Master calls for rule committee to step in on costs of budgeting

The Civil Procedure Rule Committee may need to look at resolving a significant issue for Costs Lawyers over the costs of costs budgeting, a High Court master has suggested.

 Master McCloud, sitting as a deputy costs judge, identified the “tension” between the Precedent H Guidance – under which some costs of the costs management process are put in the CMC and PTR phases of Precedent H and are, therefore, budgeted – and the “very sensible guidance” of the Senior Costs Judge, Master Gordon-Saker, in BP v Cardiff and Vale University Local Health Board [2015] EWHC B13 (Costs)) that bills of costs should clearly set out costs claimed within the 1% and 2% caps on budgeting costs under paragraph 7.2 of PD 3E.

 She said it “may be helpful” for the rules committee to consider whether the Guidance for Precedent H should stipulate a “simple solution” to the problem, namely that “any costs referable to costs budgeting and costs management are not to be included in the Precedent H other than for the purposes of the 1% and 2% caps on budgeting costs”.

 Master McCloud explained: “Taking that approach would mean that CMC budgets would be as their name suggests, budgets for case management conferences and case management, and not the costs management aspects of the case, which (consistently with the Senior Costs Judge’s guidance in BP v Cardiff and Vale University Local Health Board) could helpfully be spelled out in one clear part of the bill to which the relevant percentage cap can easily be applied.”

 In Woodburn v Thomas [2017] EWHC B16 (Costs), the Costs Lawyer drafting the bill proceeded on the footing that Master Gordon-Saker’s guidance should be followed and the costs of budgeting and costs management should be separated out.

 Master McCloud said: “The difficulty which this caused was that it was difficult for the parties and the court initially to get to the bottom of what the correct approach to assessing the relevant parts should be, and for what items in the bill, and whether to treat some or all of the ‘non phase’ costs as being subject to the 2% cap or (alternatively or perhaps in addition) also subject to the budget limit for the CMC phase itself.”

§ **RECORDS SUPPLIED**
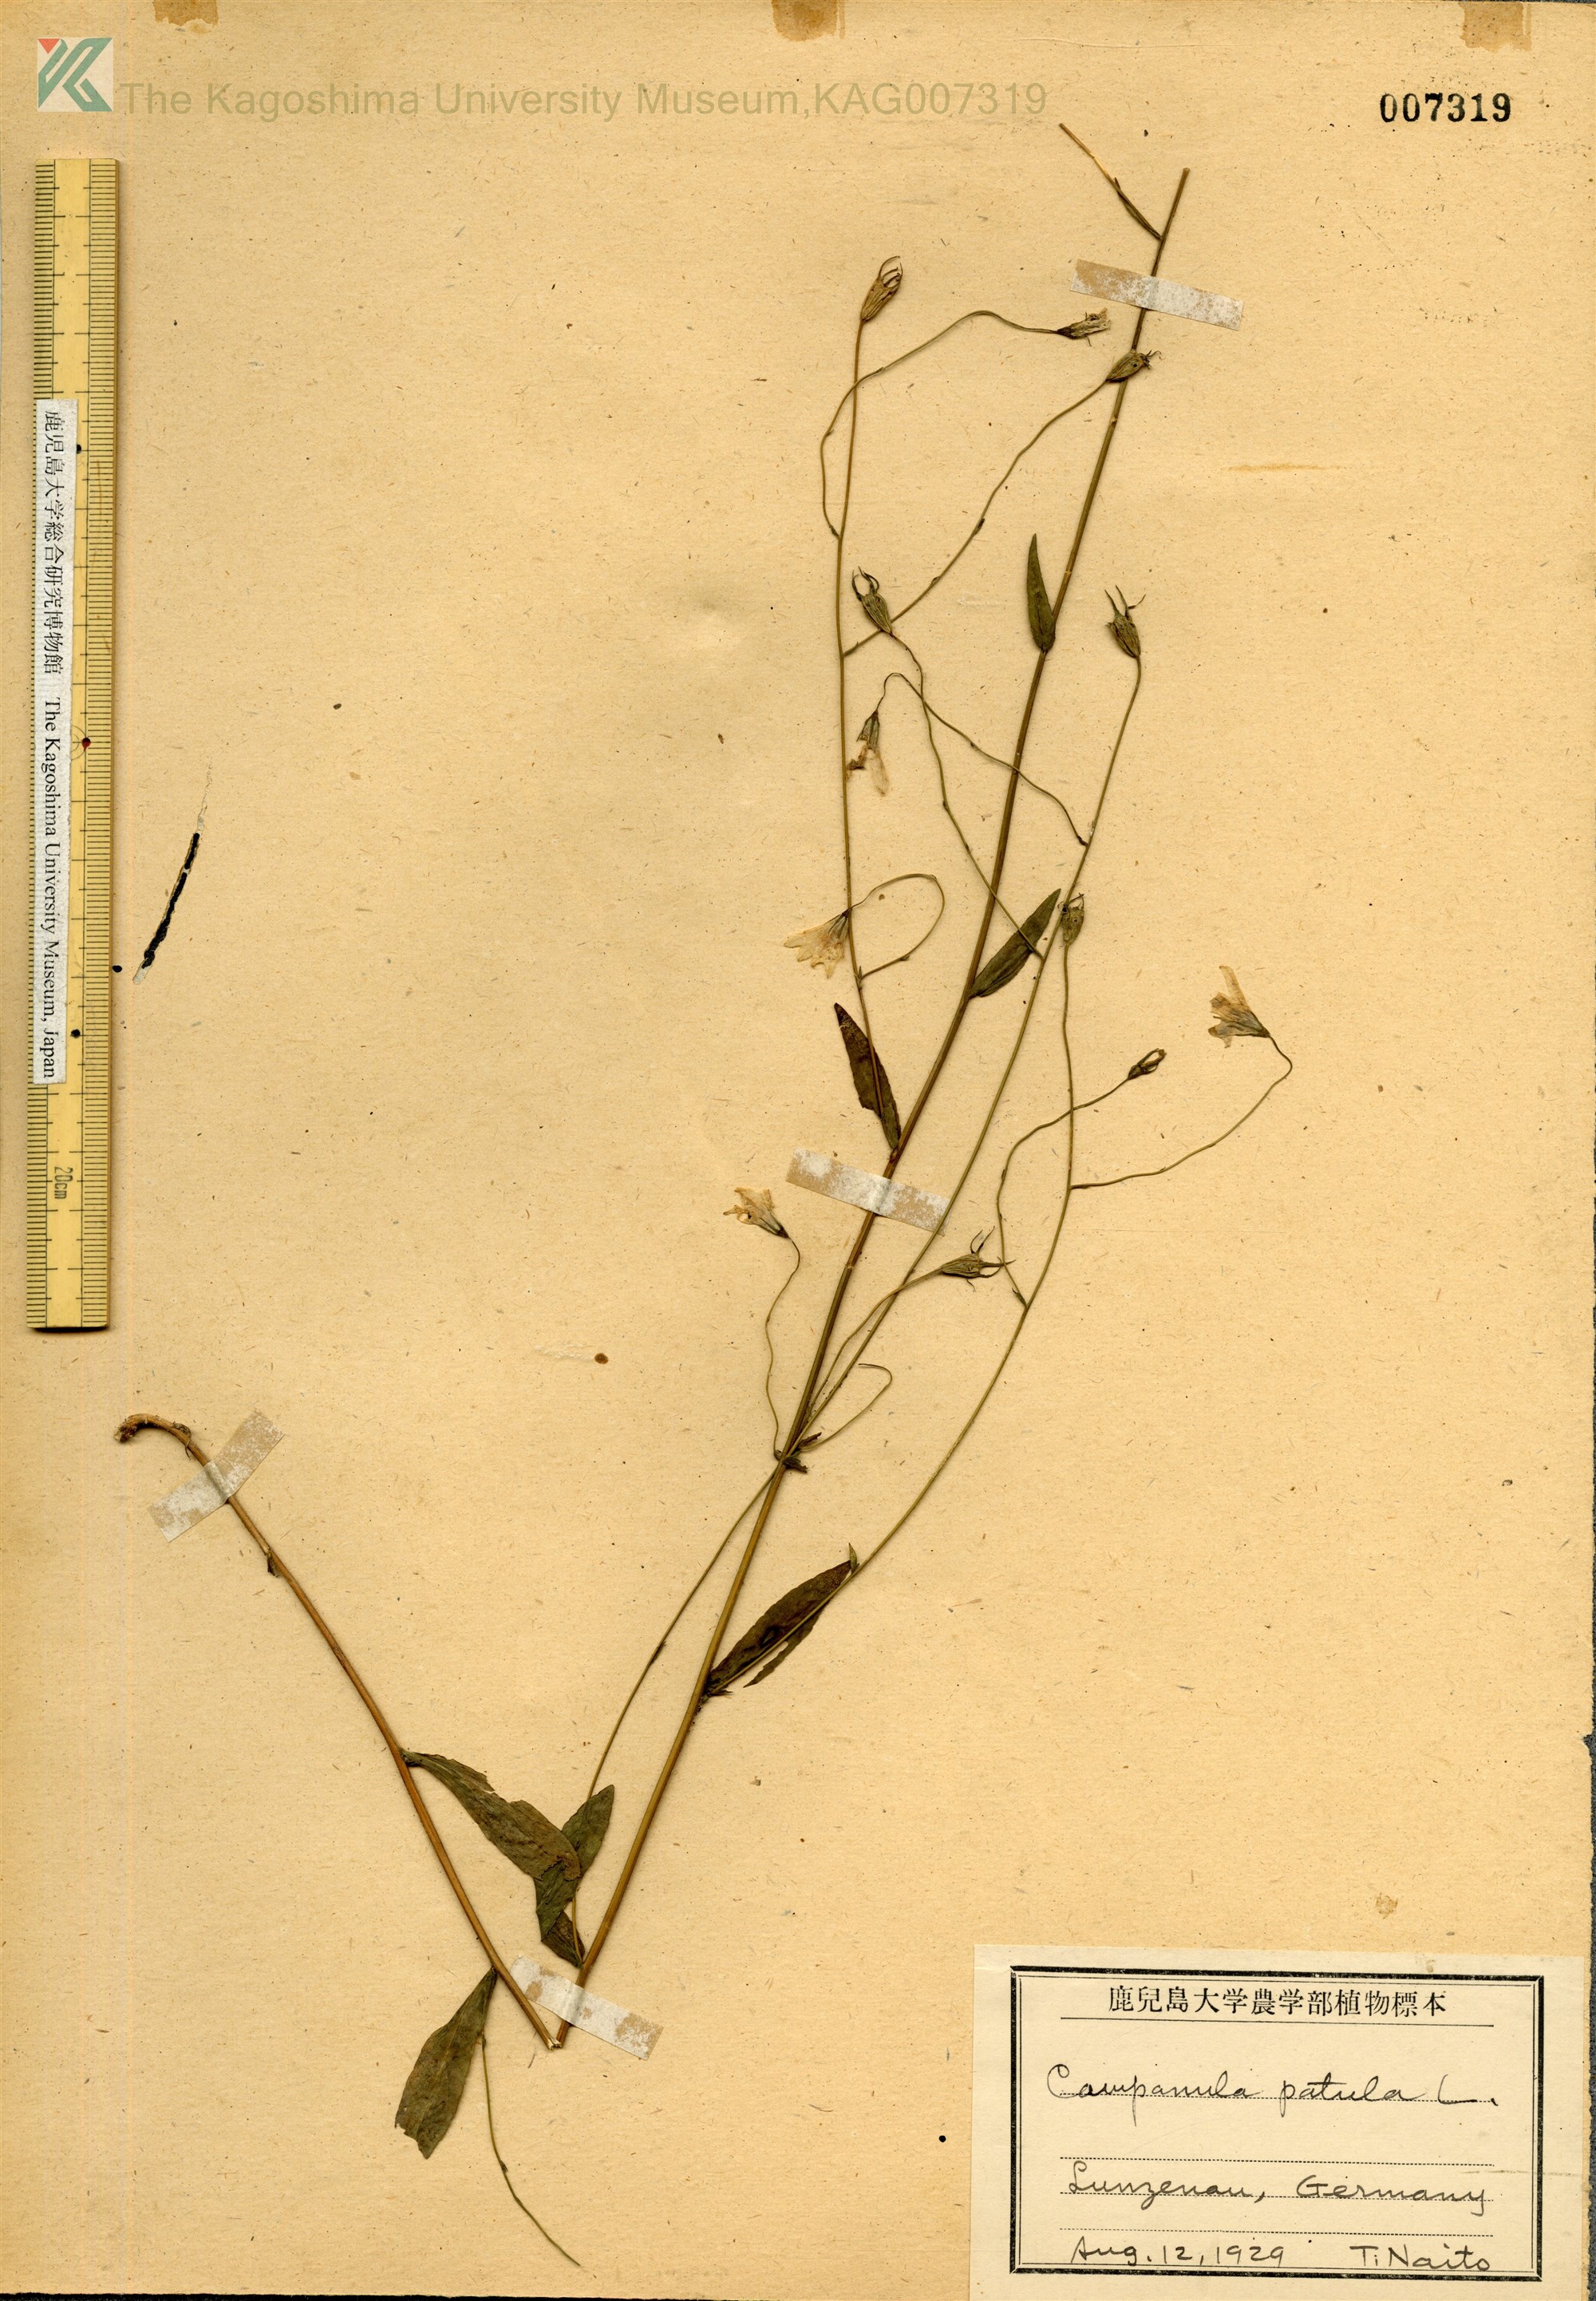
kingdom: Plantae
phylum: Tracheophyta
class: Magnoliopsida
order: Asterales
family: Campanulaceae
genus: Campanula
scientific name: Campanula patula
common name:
--
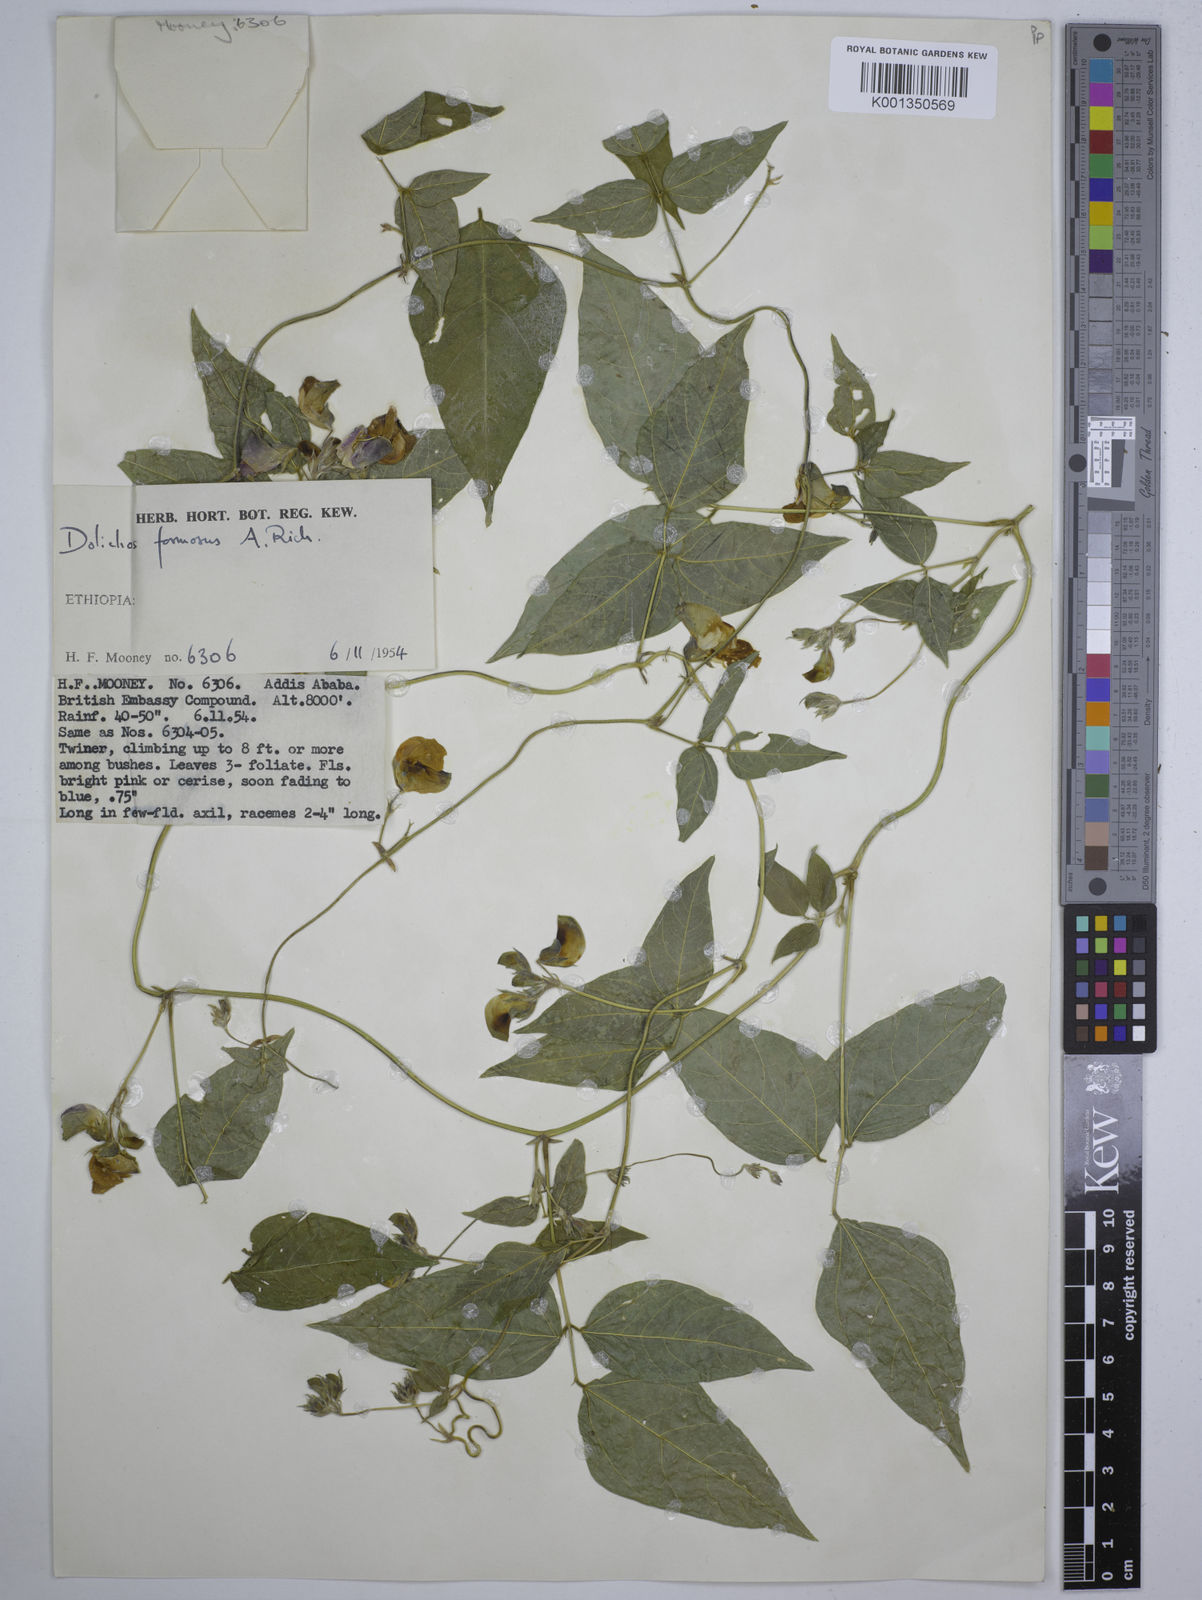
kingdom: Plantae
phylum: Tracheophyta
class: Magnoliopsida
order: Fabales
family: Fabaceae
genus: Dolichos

§ **WHAT IS REQUIRED**
Copy the passage of the article on the costs of costs budgeting above verbatim, from "The Civil Procedure" to "7.2 of PD 3E.".

§ **PROBLEM SOLUTION**
The Civil Procedure Rule Committee may need to look at resolving a significant issue for Costs Lawyers over the costs of costs budgeting, a High Court master has suggested.

 Master McCloud, sitting as a deputy costs judge, identified the “tension” between the Precedent H Guidance – under which some costs of the costs management process are put in the CMC and PTR phases of Precedent H and are, therefore, budgeted – and the “very sensible guidance” of the Senior Costs Judge, Master Gordon-Saker, in BP v Cardiff and Vale University Local Health Board [2015] EWHC B13 (Costs)) that bills of costs should clearly set out costs claimed within the 1% and 2% caps on budgeting costs under paragraph 7.2 of PD 3E.